### PROBLEM TO SOLVE:
Using the records below, output the stretch that opens with the line containing "87.0% | 3.616s |" and closes with the line containing "68.2% | 3.64s |", exactly and including both lines, with nothing more.

══ DATA FOR THIS TASK ══

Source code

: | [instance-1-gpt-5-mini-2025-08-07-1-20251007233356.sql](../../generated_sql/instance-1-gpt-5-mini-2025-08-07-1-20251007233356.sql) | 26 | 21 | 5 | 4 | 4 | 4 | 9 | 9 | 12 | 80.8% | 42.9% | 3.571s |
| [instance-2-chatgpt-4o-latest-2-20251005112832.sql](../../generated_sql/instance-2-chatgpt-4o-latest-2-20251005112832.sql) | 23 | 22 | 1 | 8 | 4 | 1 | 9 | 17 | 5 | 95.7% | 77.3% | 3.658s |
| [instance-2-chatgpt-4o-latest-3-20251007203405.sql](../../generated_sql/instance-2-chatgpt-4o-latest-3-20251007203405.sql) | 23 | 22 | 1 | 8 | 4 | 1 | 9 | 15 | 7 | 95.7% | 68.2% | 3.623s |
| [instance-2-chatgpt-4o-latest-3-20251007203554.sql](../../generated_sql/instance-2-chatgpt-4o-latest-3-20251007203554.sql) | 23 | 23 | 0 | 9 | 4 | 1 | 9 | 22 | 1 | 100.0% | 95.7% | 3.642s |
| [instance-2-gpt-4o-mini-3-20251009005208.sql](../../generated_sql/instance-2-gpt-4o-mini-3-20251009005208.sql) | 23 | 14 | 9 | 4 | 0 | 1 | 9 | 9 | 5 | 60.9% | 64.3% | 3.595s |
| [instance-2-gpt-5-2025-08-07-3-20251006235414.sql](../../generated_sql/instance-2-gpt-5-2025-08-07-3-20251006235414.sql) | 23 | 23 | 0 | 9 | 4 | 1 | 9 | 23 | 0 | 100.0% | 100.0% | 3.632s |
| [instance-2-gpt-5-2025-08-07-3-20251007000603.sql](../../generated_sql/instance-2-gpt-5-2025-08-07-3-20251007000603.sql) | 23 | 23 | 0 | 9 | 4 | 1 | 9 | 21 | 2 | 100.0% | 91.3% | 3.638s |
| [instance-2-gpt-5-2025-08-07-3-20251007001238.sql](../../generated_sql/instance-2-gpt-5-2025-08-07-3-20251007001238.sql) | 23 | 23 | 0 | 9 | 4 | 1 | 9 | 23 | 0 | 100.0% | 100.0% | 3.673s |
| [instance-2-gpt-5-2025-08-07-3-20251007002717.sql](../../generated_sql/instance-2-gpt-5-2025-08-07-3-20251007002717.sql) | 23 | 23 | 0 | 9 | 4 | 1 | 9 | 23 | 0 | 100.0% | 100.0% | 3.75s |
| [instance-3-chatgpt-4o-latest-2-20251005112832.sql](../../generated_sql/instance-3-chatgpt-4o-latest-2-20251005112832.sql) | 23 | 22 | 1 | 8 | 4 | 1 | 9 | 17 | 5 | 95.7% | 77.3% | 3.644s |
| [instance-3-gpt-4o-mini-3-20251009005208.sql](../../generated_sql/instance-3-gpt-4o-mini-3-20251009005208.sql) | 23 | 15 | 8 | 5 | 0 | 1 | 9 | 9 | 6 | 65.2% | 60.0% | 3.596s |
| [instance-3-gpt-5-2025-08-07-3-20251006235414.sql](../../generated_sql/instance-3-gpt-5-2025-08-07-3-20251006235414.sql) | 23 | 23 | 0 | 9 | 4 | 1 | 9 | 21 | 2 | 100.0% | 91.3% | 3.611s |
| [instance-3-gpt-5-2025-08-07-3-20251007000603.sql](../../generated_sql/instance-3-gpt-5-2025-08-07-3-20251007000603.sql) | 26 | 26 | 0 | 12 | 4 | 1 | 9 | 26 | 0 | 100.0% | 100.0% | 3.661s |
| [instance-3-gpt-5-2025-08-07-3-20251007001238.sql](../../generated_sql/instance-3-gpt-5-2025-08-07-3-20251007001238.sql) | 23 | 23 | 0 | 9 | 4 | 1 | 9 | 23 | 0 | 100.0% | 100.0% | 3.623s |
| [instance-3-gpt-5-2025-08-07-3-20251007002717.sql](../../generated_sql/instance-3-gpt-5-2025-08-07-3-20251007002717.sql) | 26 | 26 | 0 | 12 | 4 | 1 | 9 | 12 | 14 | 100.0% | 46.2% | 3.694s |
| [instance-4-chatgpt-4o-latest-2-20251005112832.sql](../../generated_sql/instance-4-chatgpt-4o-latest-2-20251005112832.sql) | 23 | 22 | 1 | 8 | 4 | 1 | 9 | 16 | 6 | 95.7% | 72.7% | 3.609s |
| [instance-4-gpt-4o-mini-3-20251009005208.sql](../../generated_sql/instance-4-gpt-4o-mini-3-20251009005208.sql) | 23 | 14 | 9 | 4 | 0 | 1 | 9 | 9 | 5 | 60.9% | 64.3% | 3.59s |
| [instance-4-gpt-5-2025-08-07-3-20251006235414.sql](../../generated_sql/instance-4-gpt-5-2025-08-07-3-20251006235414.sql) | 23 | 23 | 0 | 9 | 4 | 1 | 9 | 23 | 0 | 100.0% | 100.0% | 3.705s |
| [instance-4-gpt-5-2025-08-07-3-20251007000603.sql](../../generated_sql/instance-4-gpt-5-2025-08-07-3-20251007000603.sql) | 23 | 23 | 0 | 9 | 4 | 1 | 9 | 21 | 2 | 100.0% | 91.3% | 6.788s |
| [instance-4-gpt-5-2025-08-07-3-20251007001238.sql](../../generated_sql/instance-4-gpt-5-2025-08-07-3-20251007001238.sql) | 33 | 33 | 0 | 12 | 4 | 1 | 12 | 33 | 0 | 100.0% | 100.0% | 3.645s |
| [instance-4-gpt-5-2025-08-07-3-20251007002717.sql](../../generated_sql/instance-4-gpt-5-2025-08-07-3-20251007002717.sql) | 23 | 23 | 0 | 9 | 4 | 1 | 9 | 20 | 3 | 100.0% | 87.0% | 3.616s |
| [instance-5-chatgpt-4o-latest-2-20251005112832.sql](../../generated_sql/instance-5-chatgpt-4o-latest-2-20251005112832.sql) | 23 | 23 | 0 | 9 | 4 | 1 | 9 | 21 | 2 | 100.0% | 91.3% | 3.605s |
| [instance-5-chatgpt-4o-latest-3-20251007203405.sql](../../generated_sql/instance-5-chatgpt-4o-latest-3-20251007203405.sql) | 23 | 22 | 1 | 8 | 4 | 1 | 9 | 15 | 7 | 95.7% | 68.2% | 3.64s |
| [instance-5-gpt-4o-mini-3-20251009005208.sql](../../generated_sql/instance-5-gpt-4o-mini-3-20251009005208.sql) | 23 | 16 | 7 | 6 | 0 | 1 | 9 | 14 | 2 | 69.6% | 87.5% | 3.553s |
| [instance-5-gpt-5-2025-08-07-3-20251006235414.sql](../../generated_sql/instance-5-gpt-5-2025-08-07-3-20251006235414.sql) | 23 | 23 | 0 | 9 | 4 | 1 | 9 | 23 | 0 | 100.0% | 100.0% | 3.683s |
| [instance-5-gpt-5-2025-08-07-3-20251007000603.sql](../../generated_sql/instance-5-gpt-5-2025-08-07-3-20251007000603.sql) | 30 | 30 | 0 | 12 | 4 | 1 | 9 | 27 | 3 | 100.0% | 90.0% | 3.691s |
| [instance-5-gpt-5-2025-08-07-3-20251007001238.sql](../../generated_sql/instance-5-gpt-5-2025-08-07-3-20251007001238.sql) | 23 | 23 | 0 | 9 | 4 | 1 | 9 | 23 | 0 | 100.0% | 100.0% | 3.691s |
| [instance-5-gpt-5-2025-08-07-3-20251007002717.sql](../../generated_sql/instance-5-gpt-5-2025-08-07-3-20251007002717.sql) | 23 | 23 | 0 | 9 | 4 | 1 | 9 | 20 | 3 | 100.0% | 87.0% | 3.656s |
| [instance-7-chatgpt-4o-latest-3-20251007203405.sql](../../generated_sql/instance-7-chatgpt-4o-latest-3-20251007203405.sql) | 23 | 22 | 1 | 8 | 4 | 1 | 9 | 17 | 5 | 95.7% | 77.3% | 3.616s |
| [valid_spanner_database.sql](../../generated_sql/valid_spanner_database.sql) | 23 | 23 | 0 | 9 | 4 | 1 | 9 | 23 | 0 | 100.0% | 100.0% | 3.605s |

═══

### RESULT BELOW:
| [instance-4-gpt-5-2025-08-07-3-20251007002717.sql](../../generated_sql/instance-4-gpt-5-2025-08-07-3-20251007002717.sql) | 23 | 23 | 0 | 9 | 4 | 1 | 9 | 20 | 3 | 100.0% | 87.0% | 3.616s |
| [instance-5-chatgpt-4o-latest-2-20251005112832.sql](../../generated_sql/instance-5-chatgpt-4o-latest-2-20251005112832.sql) | 23 | 23 | 0 | 9 | 4 | 1 | 9 | 21 | 2 | 100.0% | 91.3% | 3.605s |
| [instance-5-chatgpt-4o-latest-3-20251007203405.sql](../../generated_sql/instance-5-chatgpt-4o-latest-3-20251007203405.sql) | 23 | 22 | 1 | 8 | 4 | 1 | 9 | 15 | 7 | 95.7% | 68.2% | 3.64s |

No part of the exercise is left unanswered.